:: What to work on ::
In the editorial about Hong Kong's Legislative Council polls, was the student campaign aimed more at the Hong Kong government or at Beijing?

Wednesday, September 12, 2012

Are Hong Kongers Chinese?

Are Hong Kongers Chinese?
United Daily News editorial (Taipei, Taiwan, ROC)
A Translation
September 12, 2012


Summary: The Pan Democrats did not do as well as expected. Has Hong Kong's democracy "hit a wall?" Speculation is superfluous. After all, clashes in beliefs, and divisions and reconciliations are to be expected under democracy. They are a necessary learning experience for political parties within a democracy. One thing is worth watching. The student movement has inspired the current generation of students. The younger generation is likely to become the prime mover in the Hong Kong community. The Beijing authorities, the Hong Kong government, and the democrats need to be prepared. Only then will they be ready for the next wave of democratic challenges.

Full Text below:

Hong Kongers' "Oppose National Education" campaign succeeded. But it did not lead to Democratic Party victories at the Legislative Council polls. This paradox is worth pondering. Actually, it is not that difficult to explain. One. This particular student campaign was directed more at the Hong Kong government than at Beijing. Two. Radical elements within the Pan Democrat forces split off and scored victories. This was definitely a result of the student movement. This led to in a shift in the political spectrum. Three. The Legislative Council is not a product of universal suffrage. Four. The Pan Democrats failed to allocate their votes. They won votes but lost seats.

:: Provided material ::

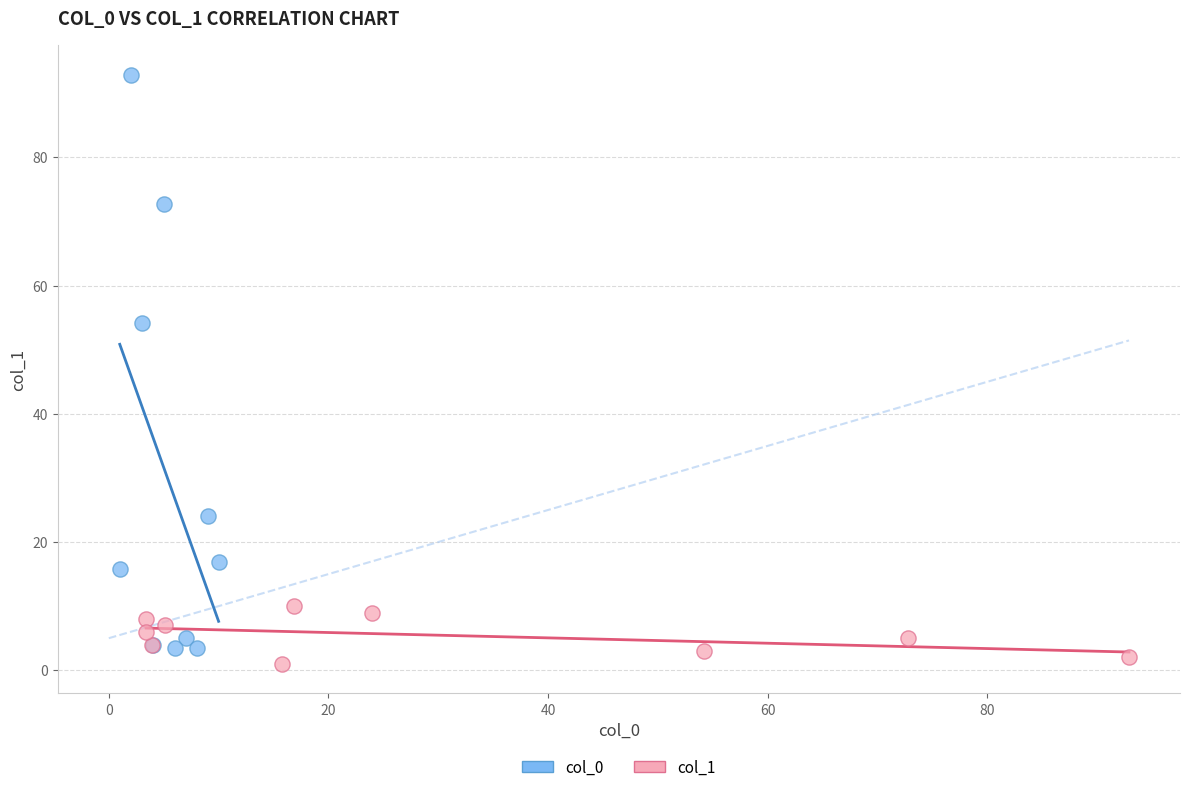

Which series has the largest Y range (max minus min)?

col_0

:: Result for this task ::
At the Hong Kong government.